Mirziyoyev’s reform program has raised the standard of living throughput the country but Karakalpakstan lags behind, despite significant reserves of natural gas which may motivate advocates of independence to tell the Karakalpaks the republic is economically viable despite its isolated location, limited connectivity, and ruined environment.
The challenges for President Mirziyoyev are three:
First, work to regain the trust of the Karakalpaks, who feel betrayed by the move to strip them of their right to hold a secession referendum. A transparent investigation (which will be led by Ombudsman Feruza Eshmatova and include MPs and local NGOs) of the precursors of the violence and the government’s response will help rebuild bonds between Nukus and Tashkent, and demonstrate to all Uzbeks the government is capable of reflection and correction in response to crises.
This will be Mirziyoyev’s primary task for the immediate future.
Second, ensure executive branch officials, from high to low, have the authority and confidence to say “Stop!” when the ship of state is steaming directly towards rocks and shoals. This will require a cultural change in a government where the president has vast authority, but pushing authority down the chain of command will avoid unpleasant surprises in the future, and empowered officials will repay that confidence.
Third, practice economic defense vis-à-vis Russia.
Ensure Uzbekistan isn’t used as a “transshipment point” for controlled exports to Russia or Belarus as the way out of the U.S. sanctions trap may be concessions to Washington that aren’t in Tashkent’s best interest.

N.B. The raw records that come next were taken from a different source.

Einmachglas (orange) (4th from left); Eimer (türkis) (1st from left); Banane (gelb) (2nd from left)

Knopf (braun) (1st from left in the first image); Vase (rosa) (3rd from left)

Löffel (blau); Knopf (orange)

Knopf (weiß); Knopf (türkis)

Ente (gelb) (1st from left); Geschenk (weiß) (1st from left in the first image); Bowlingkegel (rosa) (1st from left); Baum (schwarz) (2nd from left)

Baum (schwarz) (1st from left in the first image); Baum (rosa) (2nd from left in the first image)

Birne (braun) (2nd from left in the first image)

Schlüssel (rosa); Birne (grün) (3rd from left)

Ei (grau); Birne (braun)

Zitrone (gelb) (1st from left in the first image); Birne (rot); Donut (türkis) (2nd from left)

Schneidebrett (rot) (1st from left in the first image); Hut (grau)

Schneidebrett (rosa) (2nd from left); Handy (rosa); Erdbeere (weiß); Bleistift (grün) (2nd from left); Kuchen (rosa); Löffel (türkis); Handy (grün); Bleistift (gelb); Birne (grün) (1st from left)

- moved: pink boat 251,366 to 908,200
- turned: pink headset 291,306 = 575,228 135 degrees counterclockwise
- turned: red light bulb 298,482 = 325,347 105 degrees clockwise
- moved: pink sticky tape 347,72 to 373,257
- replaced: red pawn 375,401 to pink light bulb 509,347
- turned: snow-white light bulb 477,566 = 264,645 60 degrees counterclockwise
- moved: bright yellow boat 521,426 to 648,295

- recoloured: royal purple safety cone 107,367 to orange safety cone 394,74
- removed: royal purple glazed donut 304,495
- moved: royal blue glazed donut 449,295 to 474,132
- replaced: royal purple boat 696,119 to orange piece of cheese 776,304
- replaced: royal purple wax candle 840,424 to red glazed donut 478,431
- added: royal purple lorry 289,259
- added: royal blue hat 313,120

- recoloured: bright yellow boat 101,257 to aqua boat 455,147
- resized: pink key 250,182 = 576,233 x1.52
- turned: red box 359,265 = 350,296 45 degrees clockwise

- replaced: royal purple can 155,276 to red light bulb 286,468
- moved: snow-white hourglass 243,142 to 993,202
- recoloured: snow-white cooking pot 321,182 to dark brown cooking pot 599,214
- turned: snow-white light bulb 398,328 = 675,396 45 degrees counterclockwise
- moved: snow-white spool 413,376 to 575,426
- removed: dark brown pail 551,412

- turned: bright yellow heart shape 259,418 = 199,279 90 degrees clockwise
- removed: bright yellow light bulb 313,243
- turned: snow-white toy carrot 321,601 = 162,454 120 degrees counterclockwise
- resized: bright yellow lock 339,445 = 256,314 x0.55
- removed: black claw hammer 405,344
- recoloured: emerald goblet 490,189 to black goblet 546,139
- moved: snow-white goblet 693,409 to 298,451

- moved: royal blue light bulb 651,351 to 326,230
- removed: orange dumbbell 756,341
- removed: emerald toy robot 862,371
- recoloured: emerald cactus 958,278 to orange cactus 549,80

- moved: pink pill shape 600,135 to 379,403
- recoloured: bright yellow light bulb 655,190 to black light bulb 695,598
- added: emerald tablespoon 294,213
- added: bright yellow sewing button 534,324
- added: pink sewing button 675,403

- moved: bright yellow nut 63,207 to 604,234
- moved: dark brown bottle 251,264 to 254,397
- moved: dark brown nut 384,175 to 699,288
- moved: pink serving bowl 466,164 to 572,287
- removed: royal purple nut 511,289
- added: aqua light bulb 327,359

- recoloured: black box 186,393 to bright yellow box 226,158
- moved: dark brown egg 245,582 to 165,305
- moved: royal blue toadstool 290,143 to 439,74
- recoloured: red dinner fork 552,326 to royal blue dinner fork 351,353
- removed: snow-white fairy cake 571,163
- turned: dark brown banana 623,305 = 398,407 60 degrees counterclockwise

Also, don’t be inhospitable to Russian capital, but seek Chinese, Indian, or Western partners where possible.
Efforts like the $10-billion-dollar trade target with Turkey will also go a long way to buffering the economy.
Diluting Moscow’s presence won’t keep that “cultural attaché” from Nukus Street from after-hours mischief but it will minimize economic pressure points that can be exploited by foreign interests.